The field of off-line optical character recognition (OCR) has been a topic of intensive research for many years (Bozinovic, 1989; Bunke, 2003; Plamondon, 2000; Toselli, 2004). One of the first steps in the classical architecture of a text recognizer is preprocessing, where noise reduction and normalization take place. Many systems do not require a binarization step, so the images are maintained in gray-level quality. Document enhancement not only influences the overall performance of OCR systems, but it can also significantly improve document readability for human readers. In many cases, the noise of document images is heterogeneous, and a technique fitted for one type of noise may not be valid for the overall set of documents. One possible solution to this problem is to use several filters or techniques and to provide a classifier to select the appropriate one. Neural networks have been used for document enhancement (see (Egmont-Petersen, 2002) for a review of image processing with neural networks). One advantage of neural network filters for image enhancement and denoising is that a different neural filter can be automatically trained for each type of noise. This work proposes the clustering of neural network filters to avoid having to label training data and to reduce the number of filters needed by the enhancement system. An agglomerative hierarchical clustering algorithm of supervised classifiers is proposed to do this. The technique has been applied to filter out the background noise from an office (coffee stains and footprints on documents, folded sheets with degraded printed text, etc.).

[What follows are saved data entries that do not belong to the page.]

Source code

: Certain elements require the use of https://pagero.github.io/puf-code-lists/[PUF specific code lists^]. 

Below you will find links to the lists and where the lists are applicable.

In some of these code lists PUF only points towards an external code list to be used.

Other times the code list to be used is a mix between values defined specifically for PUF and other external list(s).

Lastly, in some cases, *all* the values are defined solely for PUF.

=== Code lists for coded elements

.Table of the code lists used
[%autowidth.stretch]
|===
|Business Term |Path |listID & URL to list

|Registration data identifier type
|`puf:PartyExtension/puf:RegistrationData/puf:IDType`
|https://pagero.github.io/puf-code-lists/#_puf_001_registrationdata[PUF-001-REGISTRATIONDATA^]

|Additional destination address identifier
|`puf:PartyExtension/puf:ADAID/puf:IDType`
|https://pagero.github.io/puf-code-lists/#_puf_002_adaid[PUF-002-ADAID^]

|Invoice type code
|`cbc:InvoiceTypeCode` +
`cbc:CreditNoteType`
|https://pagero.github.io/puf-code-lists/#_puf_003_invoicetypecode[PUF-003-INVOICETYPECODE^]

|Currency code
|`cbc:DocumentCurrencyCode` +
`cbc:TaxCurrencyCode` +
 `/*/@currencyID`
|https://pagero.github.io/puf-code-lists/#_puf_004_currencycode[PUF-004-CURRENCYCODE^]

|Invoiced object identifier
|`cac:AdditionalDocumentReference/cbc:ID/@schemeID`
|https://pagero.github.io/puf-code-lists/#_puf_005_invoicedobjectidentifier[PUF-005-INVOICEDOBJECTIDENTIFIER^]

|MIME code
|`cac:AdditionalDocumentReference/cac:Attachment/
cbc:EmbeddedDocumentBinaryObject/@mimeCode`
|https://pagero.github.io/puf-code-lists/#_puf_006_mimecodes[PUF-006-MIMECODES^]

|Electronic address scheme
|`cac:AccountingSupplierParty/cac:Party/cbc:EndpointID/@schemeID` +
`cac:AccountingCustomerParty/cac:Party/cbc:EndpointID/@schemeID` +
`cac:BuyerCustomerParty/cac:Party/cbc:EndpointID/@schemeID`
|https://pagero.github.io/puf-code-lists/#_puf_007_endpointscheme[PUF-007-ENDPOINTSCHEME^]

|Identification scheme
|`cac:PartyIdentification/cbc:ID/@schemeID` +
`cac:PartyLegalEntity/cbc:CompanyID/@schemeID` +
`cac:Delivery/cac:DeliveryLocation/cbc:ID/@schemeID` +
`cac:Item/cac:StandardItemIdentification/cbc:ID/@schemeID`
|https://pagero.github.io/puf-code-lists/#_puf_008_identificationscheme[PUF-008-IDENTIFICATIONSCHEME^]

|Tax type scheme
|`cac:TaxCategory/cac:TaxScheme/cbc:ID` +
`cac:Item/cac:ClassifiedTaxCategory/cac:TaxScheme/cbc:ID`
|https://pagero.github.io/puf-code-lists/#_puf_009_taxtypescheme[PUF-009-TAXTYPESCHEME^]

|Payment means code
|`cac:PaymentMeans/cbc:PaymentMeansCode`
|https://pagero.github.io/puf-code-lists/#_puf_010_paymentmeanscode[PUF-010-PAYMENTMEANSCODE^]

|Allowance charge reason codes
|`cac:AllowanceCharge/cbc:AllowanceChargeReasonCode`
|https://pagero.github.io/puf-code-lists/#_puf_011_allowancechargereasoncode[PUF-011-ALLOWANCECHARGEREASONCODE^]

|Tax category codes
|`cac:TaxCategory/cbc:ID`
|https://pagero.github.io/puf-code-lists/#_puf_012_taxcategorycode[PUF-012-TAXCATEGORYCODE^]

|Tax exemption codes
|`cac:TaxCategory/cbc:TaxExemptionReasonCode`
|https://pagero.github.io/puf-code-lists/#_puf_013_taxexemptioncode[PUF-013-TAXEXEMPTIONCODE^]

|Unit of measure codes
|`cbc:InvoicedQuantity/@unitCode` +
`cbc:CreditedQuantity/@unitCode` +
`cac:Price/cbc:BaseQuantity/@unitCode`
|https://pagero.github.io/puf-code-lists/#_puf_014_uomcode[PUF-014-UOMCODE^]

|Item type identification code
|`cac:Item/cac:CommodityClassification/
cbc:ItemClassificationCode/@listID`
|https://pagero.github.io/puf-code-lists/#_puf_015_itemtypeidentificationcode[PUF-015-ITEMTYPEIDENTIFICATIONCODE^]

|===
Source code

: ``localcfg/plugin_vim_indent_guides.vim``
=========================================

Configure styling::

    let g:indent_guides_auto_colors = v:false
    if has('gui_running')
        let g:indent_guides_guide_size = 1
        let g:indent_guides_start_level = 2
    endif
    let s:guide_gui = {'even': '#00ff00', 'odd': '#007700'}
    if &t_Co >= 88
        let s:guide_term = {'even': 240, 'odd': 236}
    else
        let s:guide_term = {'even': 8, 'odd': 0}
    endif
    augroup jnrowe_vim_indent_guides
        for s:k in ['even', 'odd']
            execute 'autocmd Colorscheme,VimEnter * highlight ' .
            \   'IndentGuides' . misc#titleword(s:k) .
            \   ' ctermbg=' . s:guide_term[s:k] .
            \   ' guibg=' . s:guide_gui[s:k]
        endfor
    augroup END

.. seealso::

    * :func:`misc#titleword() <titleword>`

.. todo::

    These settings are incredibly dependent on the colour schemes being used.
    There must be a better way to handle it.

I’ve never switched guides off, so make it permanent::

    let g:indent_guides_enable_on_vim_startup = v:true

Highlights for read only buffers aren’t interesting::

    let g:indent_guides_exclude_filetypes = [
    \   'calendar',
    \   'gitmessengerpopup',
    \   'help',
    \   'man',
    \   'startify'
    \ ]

Multilayer Perceptrons (MLPs) have been used in previous works for image restoration: the input to the MLP is the pixels in a moving window, and the output is the restored value of the current pixel (Egmont-Petersen, 2000; Hidalgo, 2005; Stubberud, 1995; Suzuki, 2003). We have also used neural network filters to estimate the gray level of one pixel at a time (Hidalgo, 2005): the input to the MLP consisted of a square of pixels that was centered at the pixel to be cleaned, and there were four output units to gain resolution (see Figure 1). Given a set of noisy images and their corresponding clean counterparts, a neural network was trained. With the trained network, the entire image was cleaned by scanning all the pixels with the MLP. The MLP, therefore, functions like a nonlinear convolution kernel. The universal approximation property of a MLP guarantees the capability of the neural network to approximate any continuous mapping (Bishop, 1996).
An example of document enhancement with an artificial neural network. A cleaned image (right) is obtained by scanning the entire noisy image (left) with the neural network.